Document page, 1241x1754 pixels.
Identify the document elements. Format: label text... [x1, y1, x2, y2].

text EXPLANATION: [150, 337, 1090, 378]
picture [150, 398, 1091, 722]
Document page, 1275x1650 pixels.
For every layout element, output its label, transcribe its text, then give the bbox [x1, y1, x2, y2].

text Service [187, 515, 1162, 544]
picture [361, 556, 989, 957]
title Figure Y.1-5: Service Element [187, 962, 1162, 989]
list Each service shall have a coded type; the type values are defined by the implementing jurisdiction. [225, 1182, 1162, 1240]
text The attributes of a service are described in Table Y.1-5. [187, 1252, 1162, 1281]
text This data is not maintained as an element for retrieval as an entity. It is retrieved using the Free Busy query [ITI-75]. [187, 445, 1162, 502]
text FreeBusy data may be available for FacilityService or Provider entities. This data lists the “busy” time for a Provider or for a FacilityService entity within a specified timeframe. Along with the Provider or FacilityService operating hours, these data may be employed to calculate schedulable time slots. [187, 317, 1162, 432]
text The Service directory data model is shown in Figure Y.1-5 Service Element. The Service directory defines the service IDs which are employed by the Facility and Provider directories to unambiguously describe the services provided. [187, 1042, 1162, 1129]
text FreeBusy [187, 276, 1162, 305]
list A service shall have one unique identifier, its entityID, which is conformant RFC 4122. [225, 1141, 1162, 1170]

⁂

:: Exercise objective ::
Throughout the material above, find every line holding "pixels" and copy it.

:: Result ::
Document page, 1241x1754 pixels.
Document page, 1275x1650 pixels.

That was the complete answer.